収集データ ->

┄┄┄┄┄┄┄┄┄┄

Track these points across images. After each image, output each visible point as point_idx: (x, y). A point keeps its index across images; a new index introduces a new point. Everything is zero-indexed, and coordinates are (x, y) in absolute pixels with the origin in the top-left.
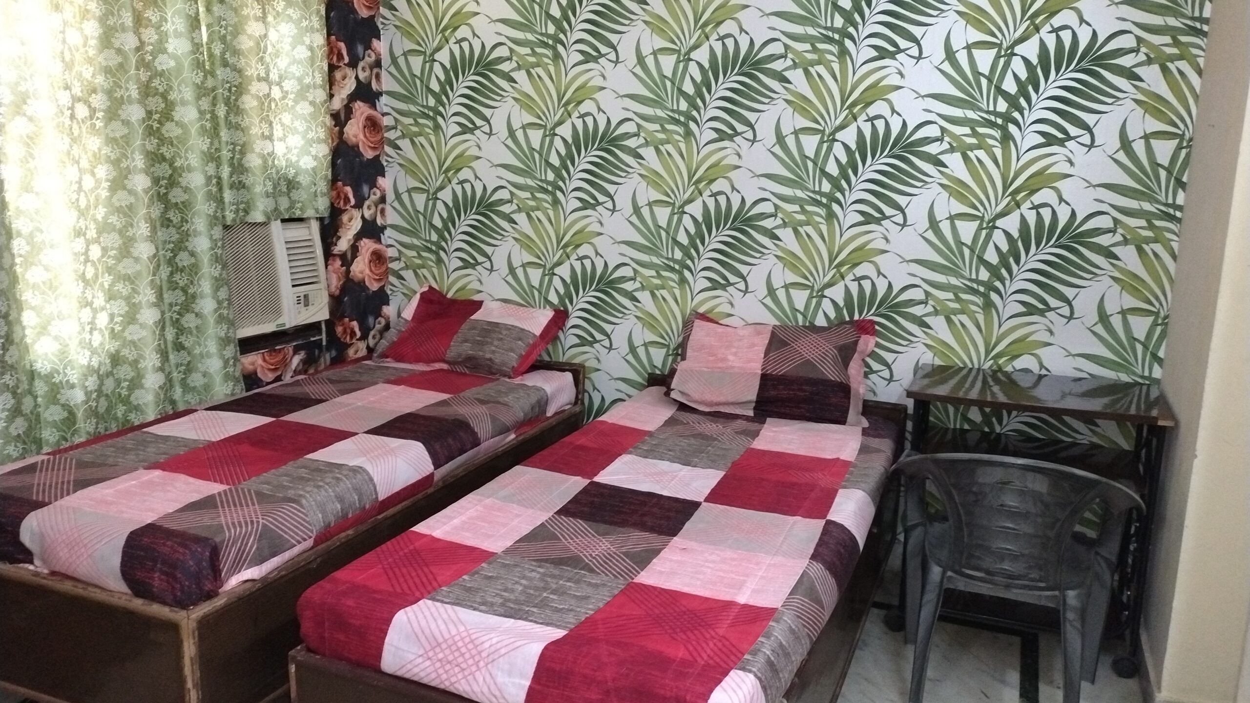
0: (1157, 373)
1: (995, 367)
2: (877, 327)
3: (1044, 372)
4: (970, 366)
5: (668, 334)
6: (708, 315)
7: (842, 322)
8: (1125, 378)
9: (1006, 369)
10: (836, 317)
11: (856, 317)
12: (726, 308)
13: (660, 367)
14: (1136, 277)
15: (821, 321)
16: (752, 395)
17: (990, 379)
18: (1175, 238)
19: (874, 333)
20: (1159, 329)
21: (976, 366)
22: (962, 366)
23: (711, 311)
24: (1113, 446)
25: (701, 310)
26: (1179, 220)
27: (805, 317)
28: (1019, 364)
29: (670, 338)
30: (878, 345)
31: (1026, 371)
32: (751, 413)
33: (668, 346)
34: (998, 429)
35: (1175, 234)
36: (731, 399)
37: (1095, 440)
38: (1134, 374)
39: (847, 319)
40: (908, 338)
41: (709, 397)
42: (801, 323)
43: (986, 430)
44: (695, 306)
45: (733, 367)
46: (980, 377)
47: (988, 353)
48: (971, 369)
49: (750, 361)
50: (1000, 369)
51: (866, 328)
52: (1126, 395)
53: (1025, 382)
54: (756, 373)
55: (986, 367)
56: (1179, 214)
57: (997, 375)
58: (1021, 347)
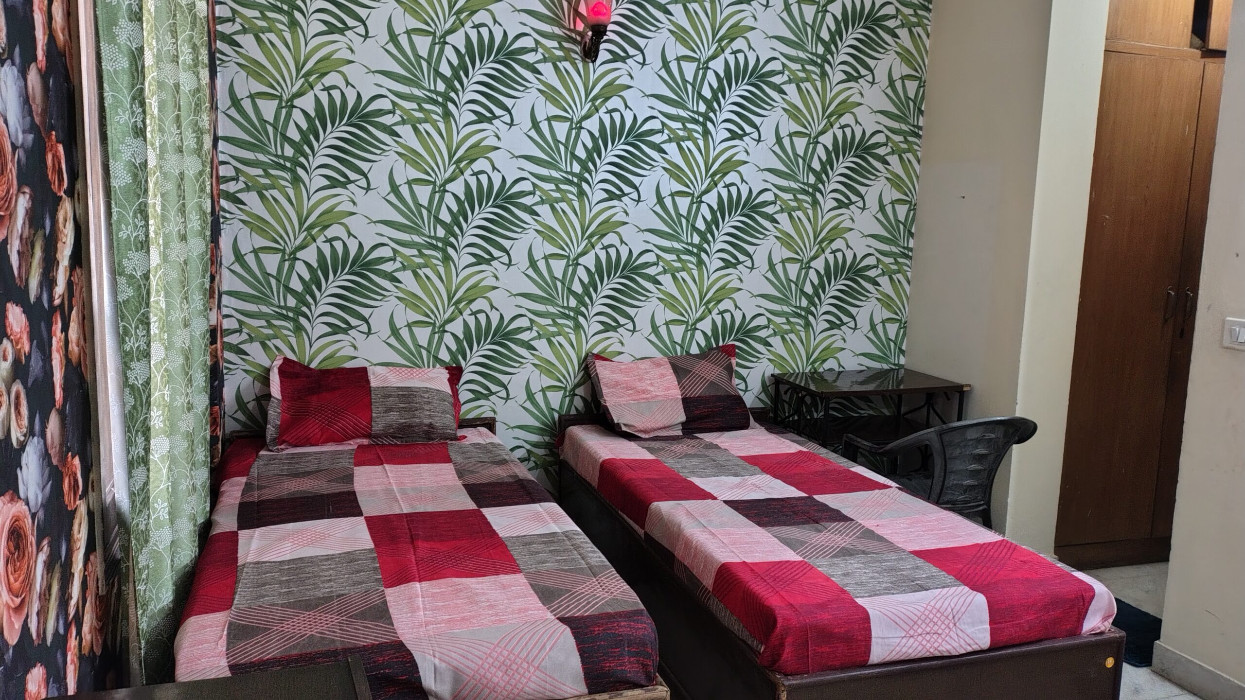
0: (902, 361)
1: (812, 370)
2: (737, 350)
3: (841, 369)
4: (797, 371)
6: (602, 355)
7: (711, 349)
8: (886, 367)
9: (819, 371)
10: (706, 345)
11: (721, 344)
12: (617, 347)
13: (558, 409)
14: (889, 296)
15: (694, 350)
16: (679, 417)
18: (908, 269)
19: (735, 355)
20: (902, 330)
21: (801, 371)
22: (792, 372)
23: (604, 350)
25: (595, 351)
26: (910, 258)
27: (682, 347)
28: (827, 366)
30: (738, 365)
31: (831, 370)
32: (680, 433)
33: (565, 389)
34: (815, 415)
35: (908, 266)
36: (660, 425)
37: (871, 412)
38: (891, 363)
39: (714, 346)
40: (755, 355)
42: (679, 354)
43: (809, 417)
44: (590, 348)
45: (657, 396)
46: (804, 379)
47: (808, 360)
48: (798, 374)
49: (668, 389)
50: (816, 371)
51: (730, 351)
52: (886, 379)
53: (830, 378)
54: (677, 398)
55: (807, 371)
56: (910, 254)
57: (815, 376)
58: (829, 352)
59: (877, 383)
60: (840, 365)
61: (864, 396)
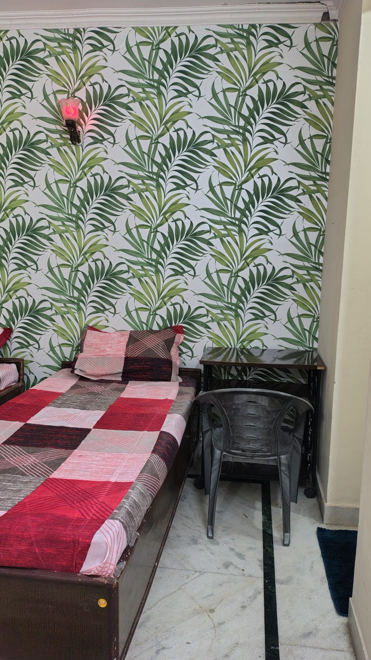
0: (316, 345)
1: (242, 347)
2: (184, 329)
3: (265, 348)
4: (230, 347)
5: (72, 339)
6: (94, 327)
7: (167, 328)
8: (301, 349)
9: (247, 348)
10: (163, 325)
11: (173, 325)
12: (105, 323)
13: (69, 358)
14: (303, 298)
15: (155, 328)
16: (120, 368)
17: (239, 353)
18: (320, 279)
19: (183, 332)
20: (315, 324)
21: (233, 347)
22: (226, 347)
23: (96, 325)
24: (298, 383)
25: (91, 325)
26: (321, 271)
27: (147, 325)
28: (253, 344)
29: (74, 341)
30: (185, 339)
31: (256, 348)
32: (120, 379)
33: (73, 346)
34: (245, 378)
35: (320, 277)
36: (109, 372)
37: (290, 380)
38: (306, 346)
39: (169, 326)
40: (199, 334)
41: (97, 372)
42: (145, 329)
43: (240, 379)
44: (87, 323)
45: (109, 355)
46: (236, 352)
47: (238, 340)
48: (231, 349)
49: (119, 350)
50: (244, 348)
51: (179, 330)
52: (303, 356)
53: (256, 353)
54: (122, 357)
55: (238, 347)
56: (321, 268)
57: (243, 351)
58: (254, 336)
59: (295, 359)
60: (264, 345)
61: (284, 368)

┄┄┄┄┄┄┄┄┄┄

問題 -> 上の収集データから、文字列「image」を含む行をすべて探し出し、書き写してください。大文字と小文字は区別します。

解答 ->
Track these points across images. After each image, output each visible point as point_idx: (x, y). A point keeps its index across images; a new index introduces a new point. Everything is zero-indexed, and coordinates are (x, y) in absolute pixels with the origin in the top-left.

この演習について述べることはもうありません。